While free-play can enable children to better connect with their teachers, parents and peers around them; guided-play can help children understand how to make their own choices; and more structured, direct-play is a good approach to introduce subjects, ideas and activities that are new to learners. By incorporating a wider spectrum of play facilitation, we are helping to ensure that children continue to sharpen their learning skills even outside the classroom. Thus, as we begin to encourage more playful and actively engaging pedagogies in distance learning, students will, in turn, be able to take greater agency over their own learning.
Richard Louv is a journalist and author of 10 books, including “Our Wild Calling,” and “Last Child in the Woods.” He is co-founder and Chairman Emeritus of the Child & Nature Network. He was awarded the Audubon Medal in 2008.
Richard Louv: Play as a Form of Enchantment
Play is a form of enchantment, bringing us out of ourselves and offering a deeper understanding of another creature, an expanded experience, and, when we reenter ourselves, maybe even greater wisdom. Our inner child (as some people used to say) does not go gently into assisted care. No matter how old we are or how sour life may taste, we still need someone to play with. And we need to play well with the others. Studies of play spaces for children emphasize this. Researchers have compared play on concrete playgrounds and natural play areas. Children playing in the natural environments are more likely to invent their own games, and more likely to invite other children of different races, cultures genders.
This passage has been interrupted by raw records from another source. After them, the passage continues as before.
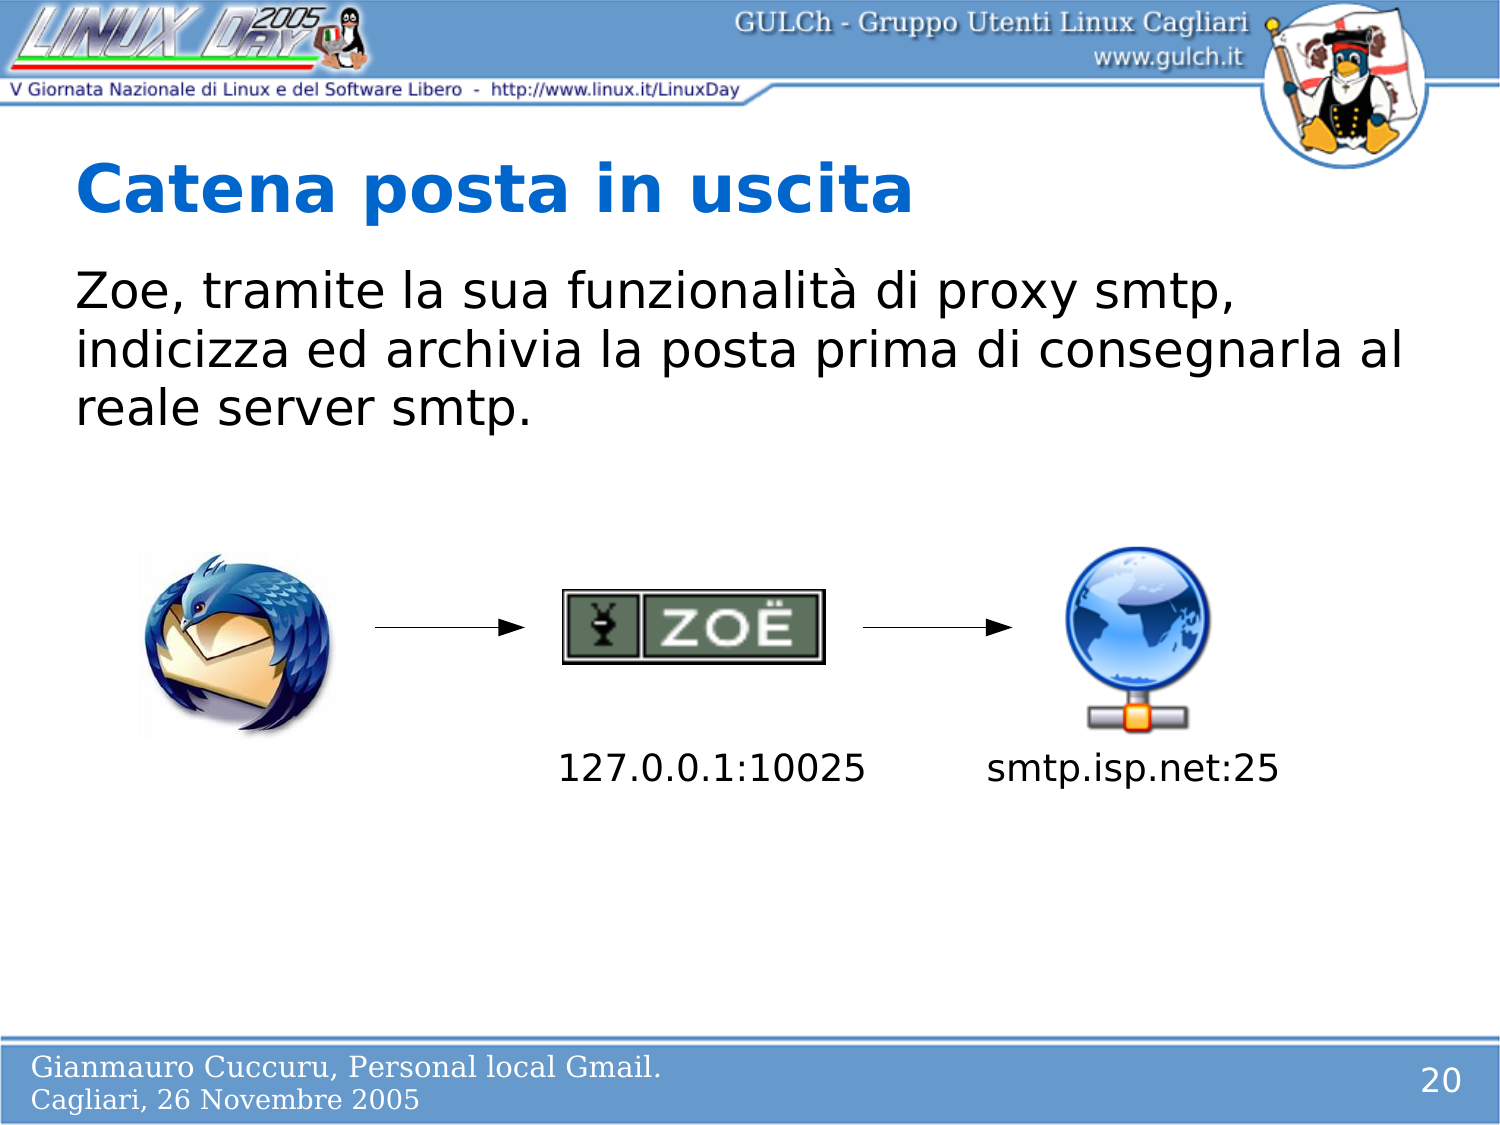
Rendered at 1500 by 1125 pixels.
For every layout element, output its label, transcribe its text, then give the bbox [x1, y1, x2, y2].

picture [0, 0, 1500, 1125]
text_box Catena posta in uscita [75, 149, 917, 228]
text_box Zoe, tramite la sua funzionalità di proxy smtp, indicizza ed archivia la posta prima di consegnarla al reale server smtp. [75, 262, 1426, 438]
text_box 127.0.0.1:10025 smtp.isp.net:25 [541, 735, 1353, 811]
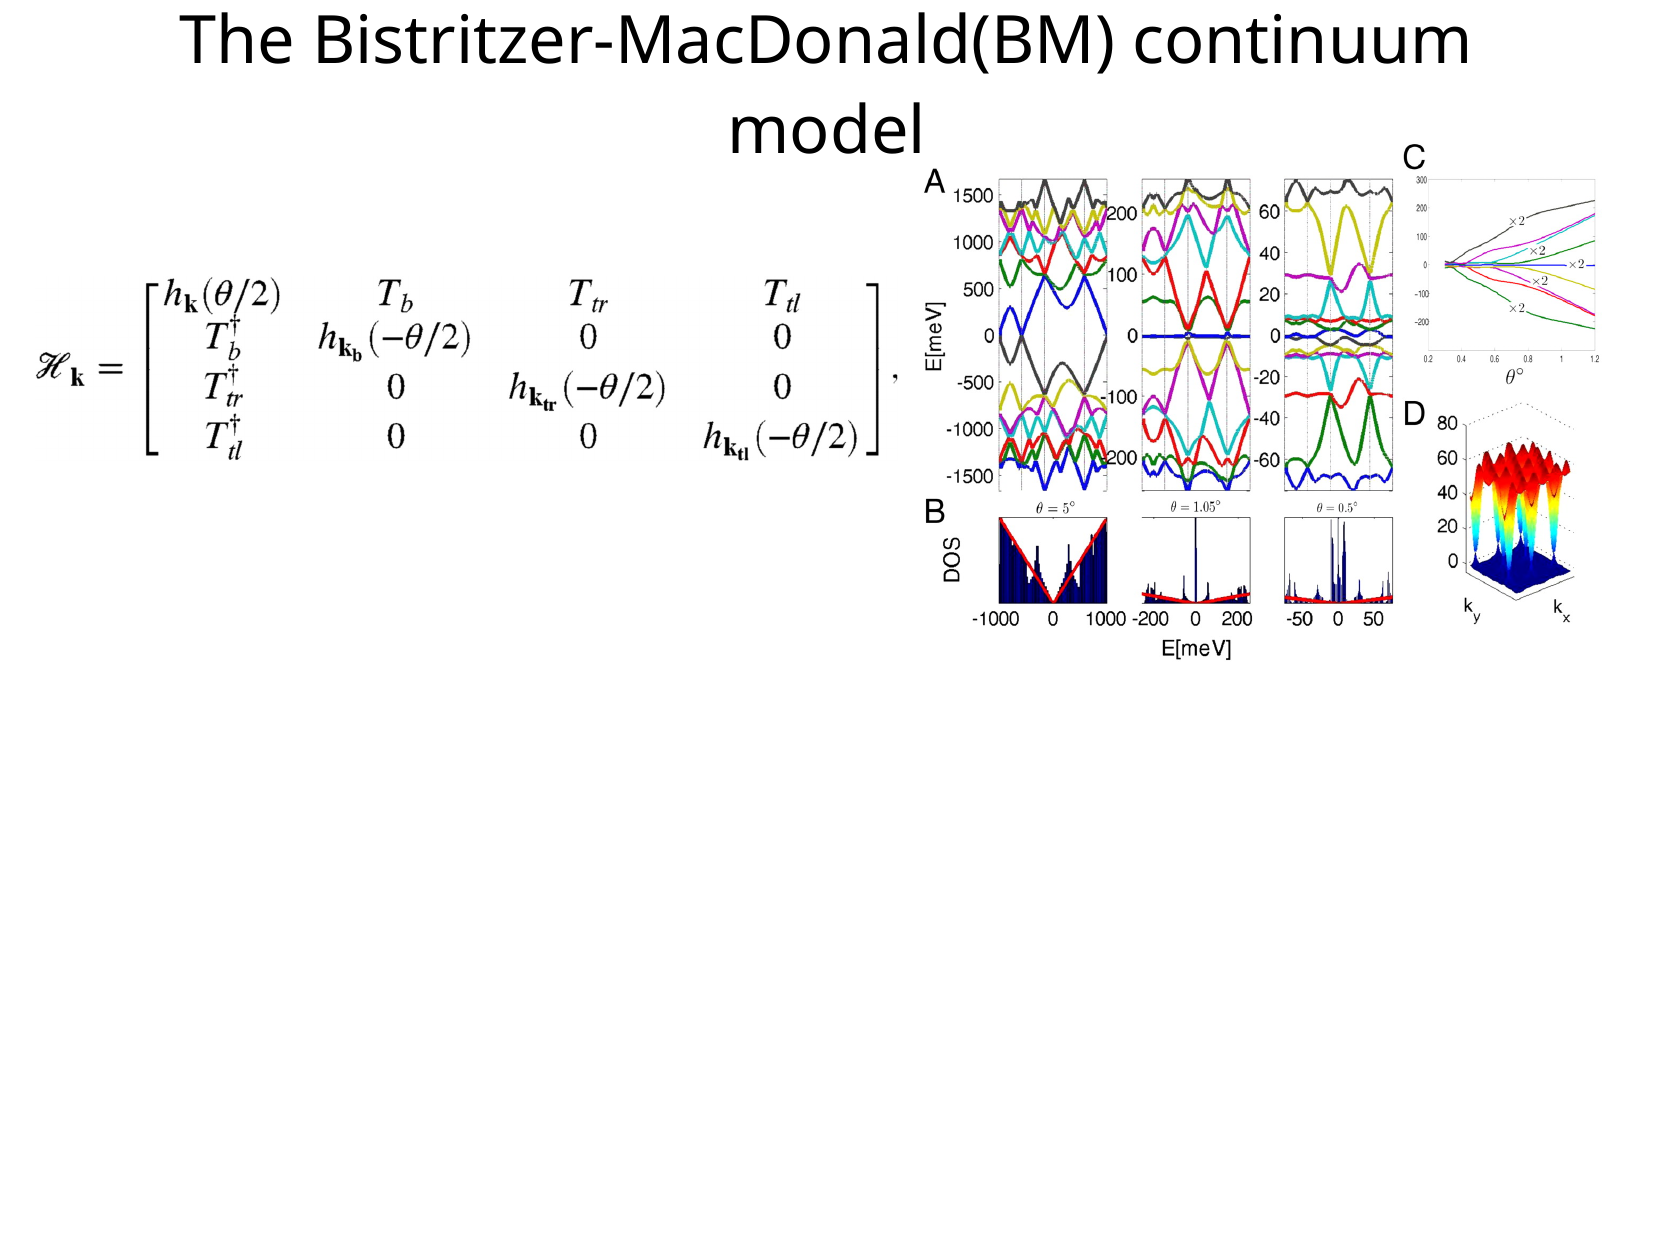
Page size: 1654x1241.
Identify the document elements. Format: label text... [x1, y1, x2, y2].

picture [921, 141, 1602, 663]
picture [35, 276, 898, 461]
title The Bistritzer-MacDonald(BM) continuum model [82, 11, 1571, 154]
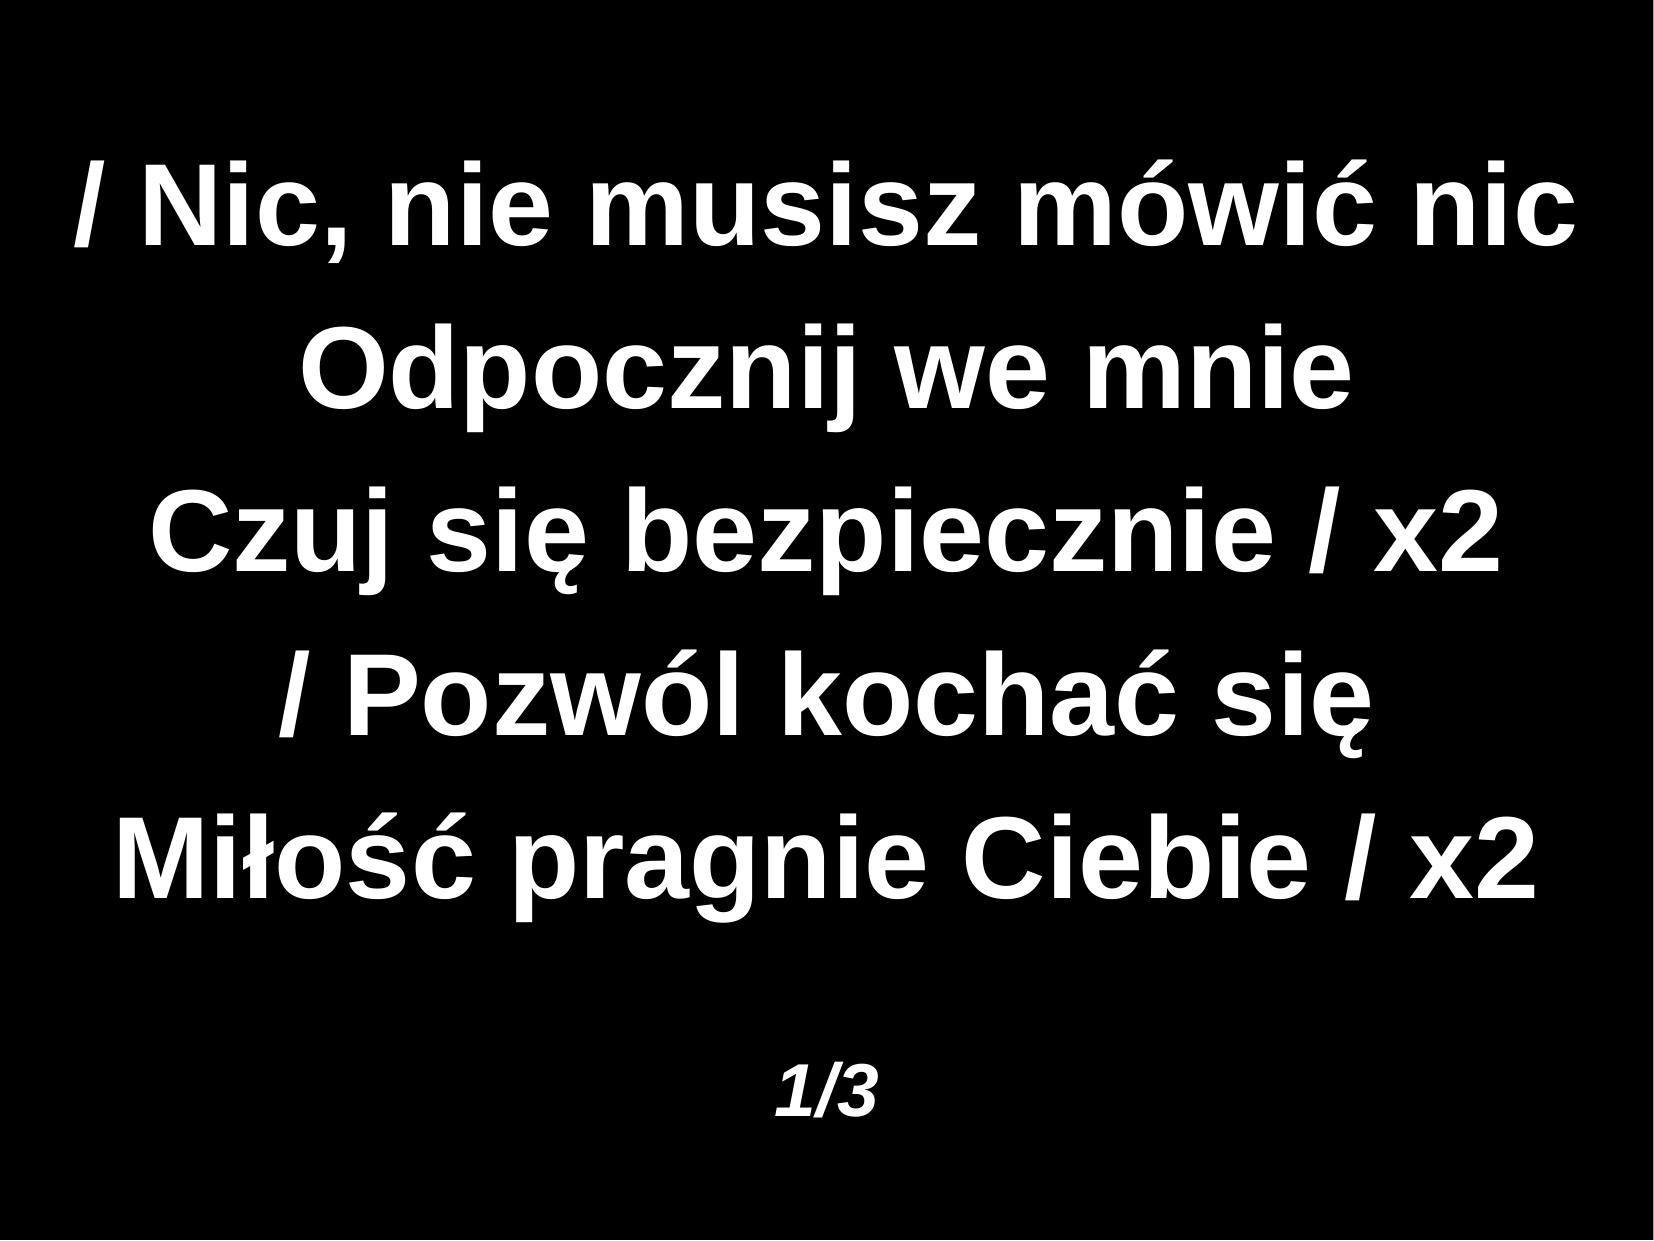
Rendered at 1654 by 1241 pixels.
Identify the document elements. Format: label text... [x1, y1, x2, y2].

subtitle / Nic, nie musisz mówić nic Odpocznij we mnie Czuj się bezpiecznie / x2 / Pozwól kochać się Miłość pragnie Ciebie / x2 1/3 [0, 0, 1654, 1241]
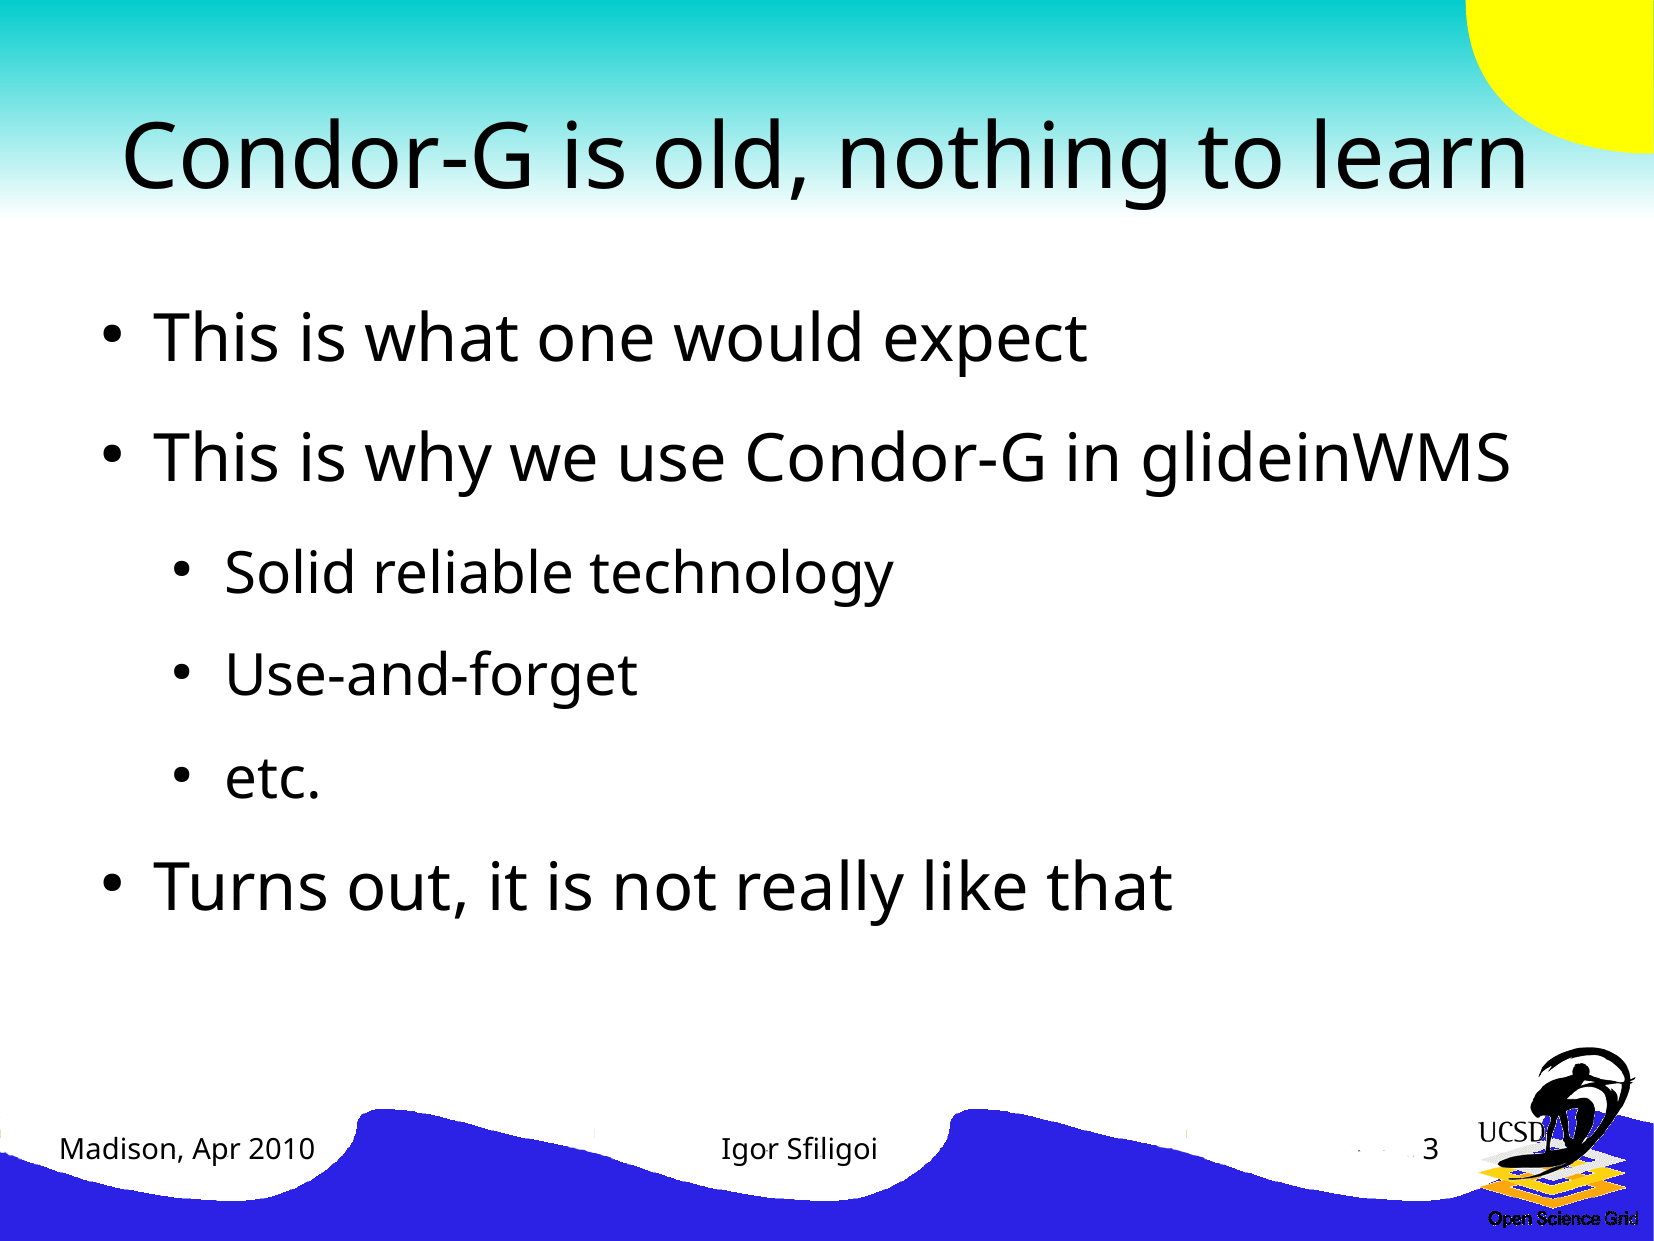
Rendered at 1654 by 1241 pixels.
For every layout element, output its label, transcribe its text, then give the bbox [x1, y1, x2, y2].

When I was researching “Our Wild Calling,” I became curious about the role of play in the bond between humans and other animals, and I called Stuart Brown. A psychiatrist and founder of the National Institute for Play, Brown has spent years observing animals at play. Some animals continue to play; they retain some of their juvenile qualities; other animals (and some humans) do not. Humans are “the Labrador retriever of primates,” he says. He meant that in a good way. In an increasingly stressful society, many of us need to be reminded to play more and we need to relearn how. Which may be one reason that so many people now share their homes, yards, streets and parks with Labrador retrievers.